HOW TO COMPLETE THIS TASK:
Take the line containing "index tip: (495, 143)" through the last line of the data and retype those lines exactly. Pictures do not belong in the copy.

(Pose estimation data)

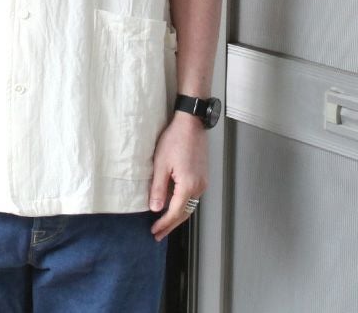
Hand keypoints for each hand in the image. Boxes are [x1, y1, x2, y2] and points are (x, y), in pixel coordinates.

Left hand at [148, 112, 208, 240]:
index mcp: (188, 185)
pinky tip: (173, 205)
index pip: (175, 213)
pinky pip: (193, 196)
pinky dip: (182, 204)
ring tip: (164, 223)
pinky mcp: (203, 176)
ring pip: (190, 206)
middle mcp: (199, 187)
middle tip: (158, 234)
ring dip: (177, 215)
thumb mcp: (160, 163)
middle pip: (185, 213)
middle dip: (170, 225)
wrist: (191, 124)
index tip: (154, 231)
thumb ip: (158, 188)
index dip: (164, 224)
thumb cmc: (175, 139)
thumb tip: (155, 208)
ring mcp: (203, 182)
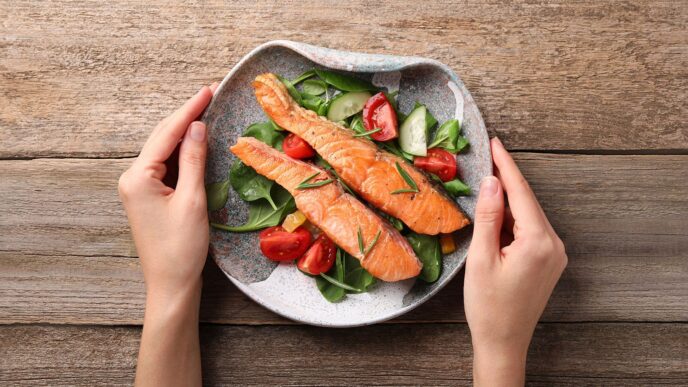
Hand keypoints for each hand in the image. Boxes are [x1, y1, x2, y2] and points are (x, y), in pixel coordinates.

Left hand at [119, 85, 214, 300]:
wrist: (170, 285)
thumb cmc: (181, 248)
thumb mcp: (192, 201)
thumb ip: (194, 160)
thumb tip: (198, 127)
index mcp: (138, 177)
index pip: (167, 134)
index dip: (189, 110)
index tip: (208, 90)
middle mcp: (132, 178)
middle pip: (161, 138)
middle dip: (185, 116)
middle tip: (209, 95)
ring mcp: (138, 188)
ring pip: (163, 150)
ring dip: (184, 132)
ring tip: (205, 112)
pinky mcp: (148, 197)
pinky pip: (165, 166)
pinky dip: (182, 153)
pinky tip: (196, 142)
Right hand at [464, 137, 567, 385]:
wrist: (503, 341)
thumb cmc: (488, 306)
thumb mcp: (481, 259)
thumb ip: (488, 217)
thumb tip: (491, 182)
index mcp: (539, 241)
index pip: (521, 193)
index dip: (506, 165)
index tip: (495, 143)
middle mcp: (554, 244)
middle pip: (527, 202)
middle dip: (507, 180)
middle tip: (487, 157)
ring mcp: (554, 254)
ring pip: (529, 215)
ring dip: (508, 201)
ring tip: (486, 184)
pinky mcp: (549, 262)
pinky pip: (531, 230)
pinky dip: (513, 219)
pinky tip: (497, 214)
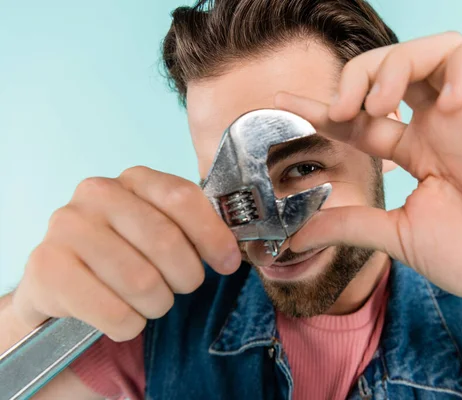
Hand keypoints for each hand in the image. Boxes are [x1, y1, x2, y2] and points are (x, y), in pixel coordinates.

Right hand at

SOLUTION TO THIS EXERCISE:
index tip: (495, 143)
middle mcp: (554, 244)
middle pip: (527, 202)
middle dip: (507, 180)
middle tip: (487, 157)
ring mcp: (554, 254)
ring pip: (529, 215)
ring dip: (508, 201)
ring tip: (486, 184)
pinky mcp: (549, 262)
pinky pip: (531, 230)
pinky dip: (513, 219)
pinky tip: (497, 214)
Hand keypoints for each hand in the image. Boxes are [x1, y1, x2, y2] and points are (x, y), in pixel coordinates.

Right hand at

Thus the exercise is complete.